Poster
in
Workshop: Topology, Algebra, and Geometry in Machine Learning
A Geometrical Approach to Finding Difficult Examples in Language
Debo Datta · Shashwat Kumar · Laura Barnes · P. Thomas Fletcher
A growing body of evidence has suggested that metrics like accuracy overestimate the classifier's generalization ability. Several state-of-the-art NLP classifiers like BERT and LSTM rely on superficial cue words(e.g., if a movie review has the word “romantic”, the review tends to be positive), or unnecessary words (e.g., learning a proper noun to classify a movie as positive or negative). One approach to test NLP classifiers for such fragilities is analogous to how teachers discover gaps in a student's understanding: by finding problems where small perturbations confuse the student. While several perturbation strategies like contrast sets or random word substitutions have been proposed, they are typically based on heuristics and/or require expensive human involvement. In this work, using tools from information geometry, we propose a principled way to quantify the fragility of an example for an NLP classifier.
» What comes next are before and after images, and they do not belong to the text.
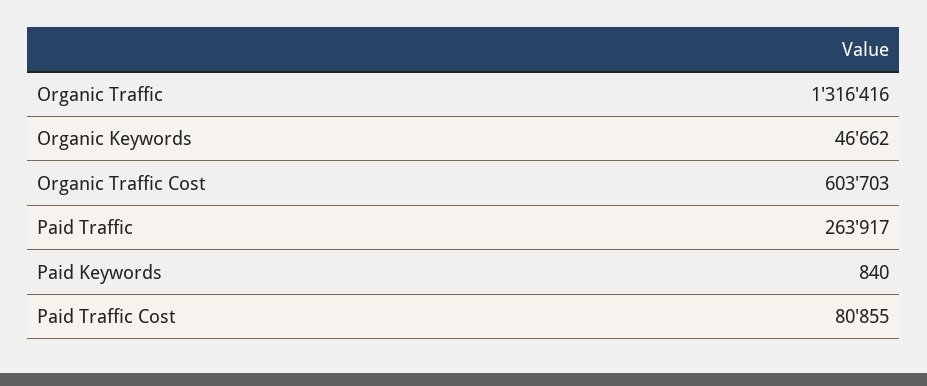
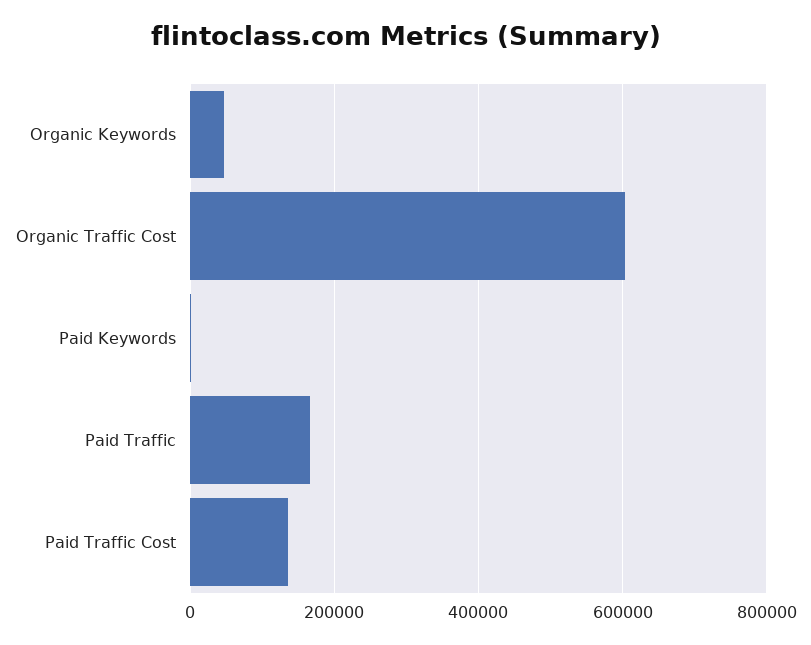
  {
-   "Organic Traffic": 1316416,
    "Organic Keywords": 46662,
    "Organic Traffic Cost": 603703,
-   "Paid Traffic": 263917,
+   "Paid Traffic": 160000,
    "Paid Keywords": 840,
-   "Paid Traffic Cost": 80855
+   "Paid Traffic Cost": 140000
  }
By discovering such fragile examples for several state-of-the-art NLP models like BERT, LSTM, and CNN, we demonstrate their susceptibility to meaningless perturbations like noun/synonym substitution, causing their accuracy to drop down to 20 percent in some cases. Our approach is simple, architecture agnostic, and can be used to study the fragilities of text classification models. All the code used will be made publicly available, including a tool to explore the fragile examples for multiple datasets and models.